The road was straight and fast except for a few curves that negotiated larger streams and revealed lush canyons that appeared out of scale.

Before our last leg to Waimea, we made a short diversion to the small town of Honokaa.

Our timing passing through was just right seeing everyone coming out of dinner or the small movie theater all exchanging hellos and goodbyes.

We made it to dinner at Red Water Cafe just as CV Jr. was waking up.



Good local fare at the Red Water Cafe


While we were technically outsiders, everyone there made us feel like locals with their generous hospitality.

This last few hours were the Hawaii I was looking for.

*****   *****  *****  *****  *****  *****  *****

This trip did not meet expectations, but I soon came to terms with that.

Part of it was the limitations from my sickness, but not doing enough R & D before our vacation didn’t help.

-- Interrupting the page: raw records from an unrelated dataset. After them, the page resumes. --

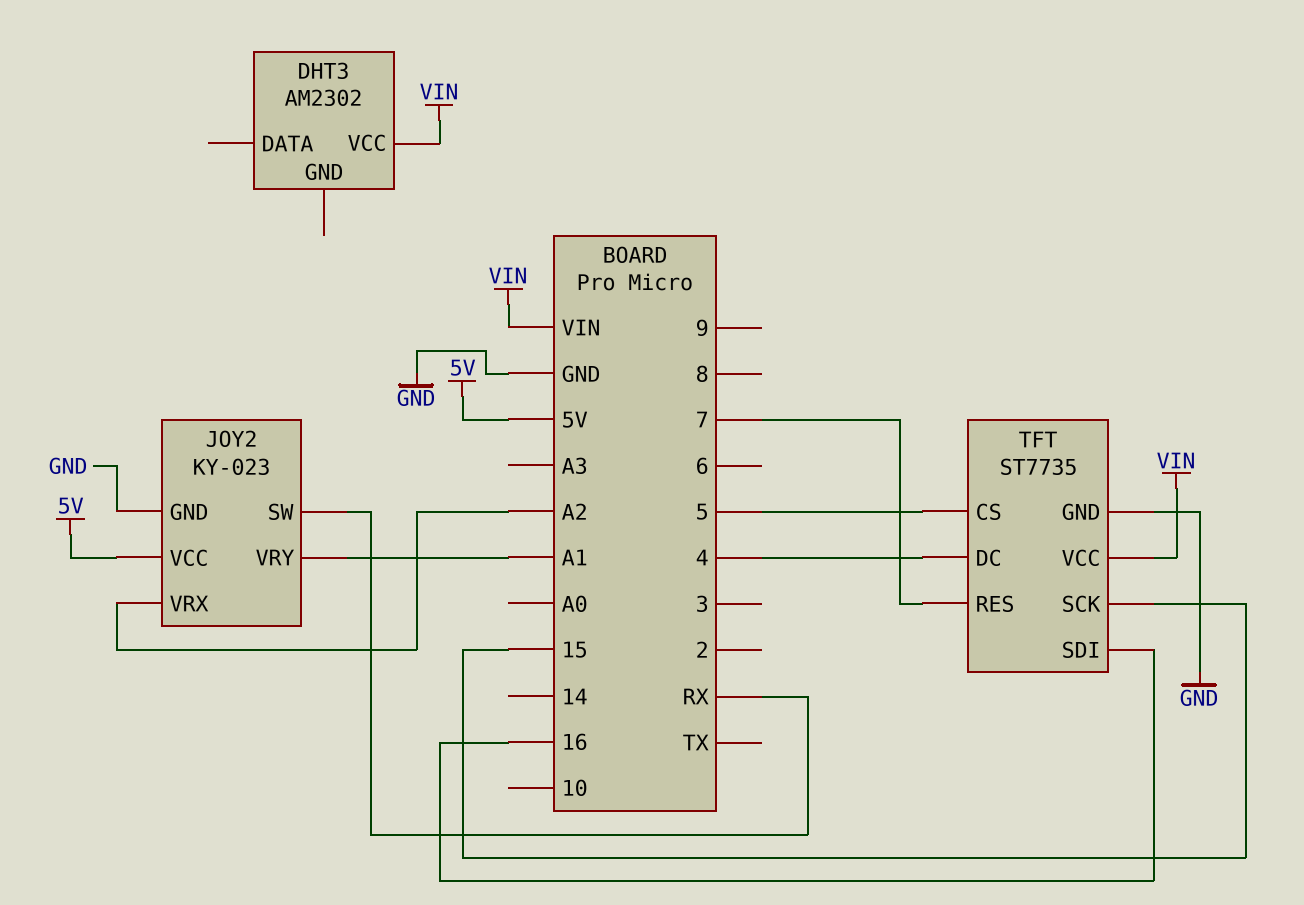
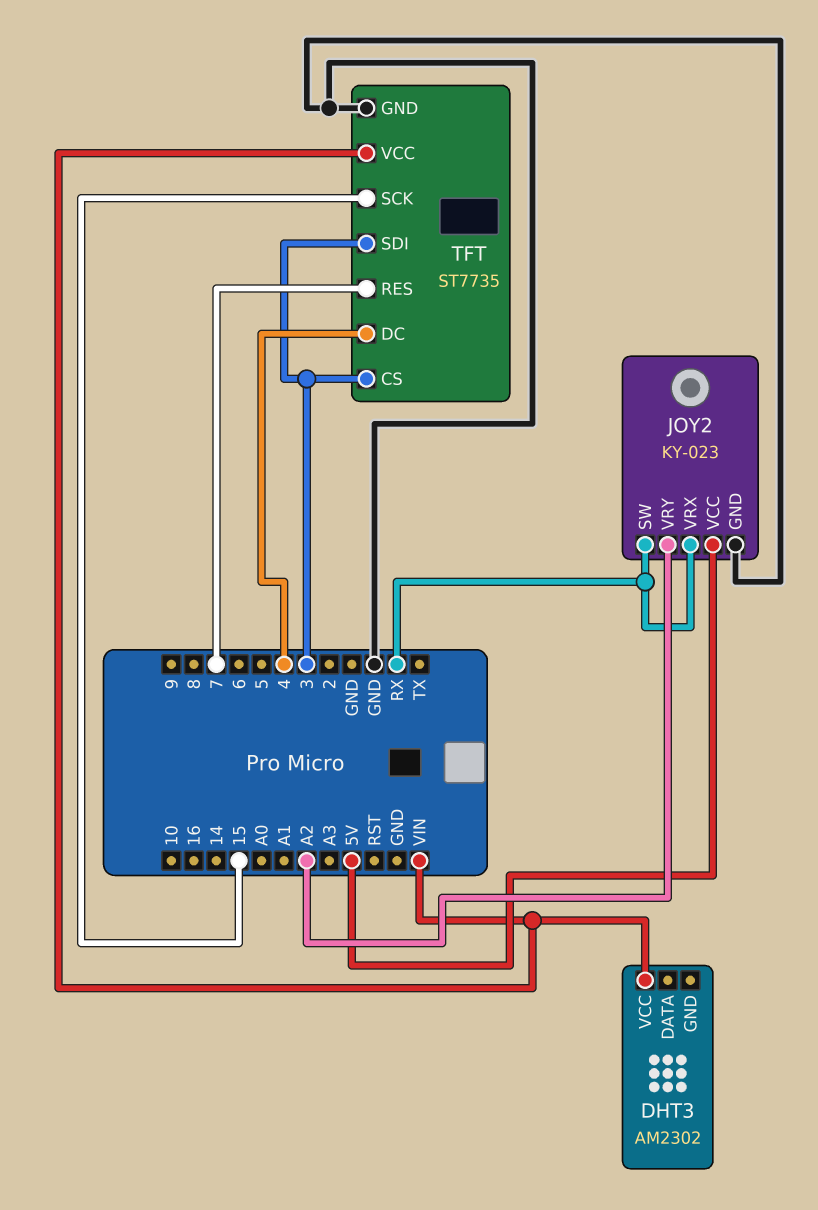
JOY2 pin VRX: A2 -> RX
JOY2 pin VRY: A1 -> A2
TFT pin CS: 5 -> 3
TFT pin SDI: 16 -> 3

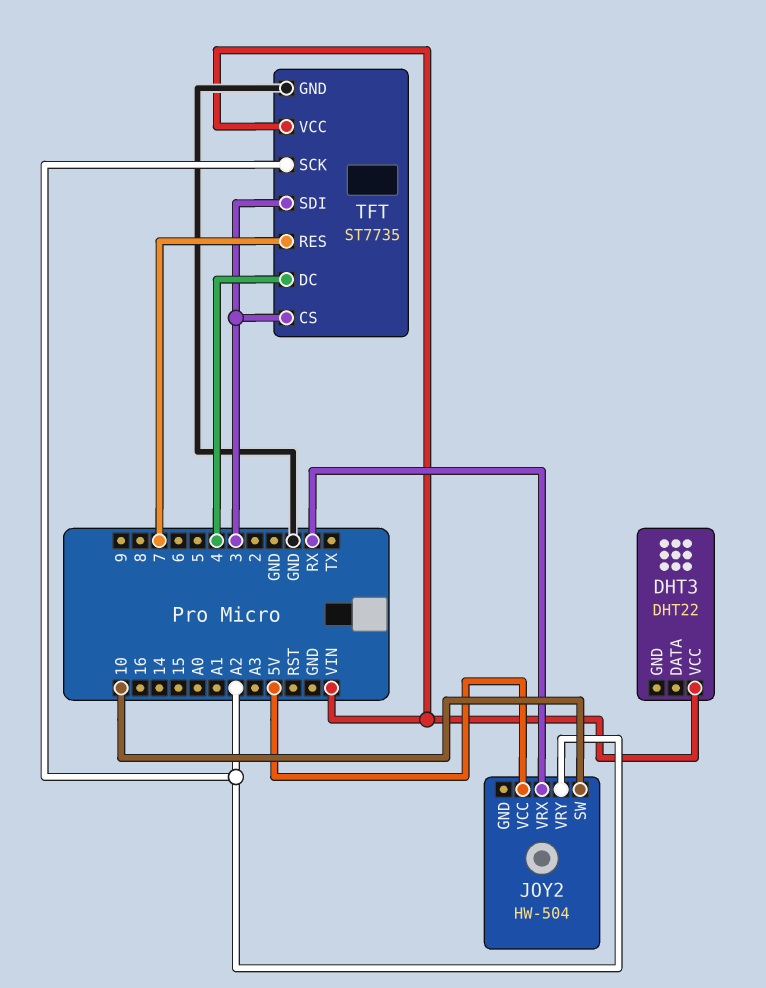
DHT3: AM2302 -> DHT22
JOY2: KY-023 -> HW-504
JOY2 pin GND: GND -> none
JOY2 pin SW: RX -> 10
TFT pin SCK: 15 -> A2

Many times, Hawaii has fallen into me, not me trying to make it happen.

Having a few more days would have definitely help remedy that.




Immediately when I got home, I started looking at maps and plotted out where I would visit and ride my bike should I ever return.

Maybe I didn’t connect with the island or find some relatable purpose becoming an endurance athlete.

More importantly than finding answers, I left with more questions of the good kind.

While our time for discovery may be limited, fueling it makes life more fulfilling.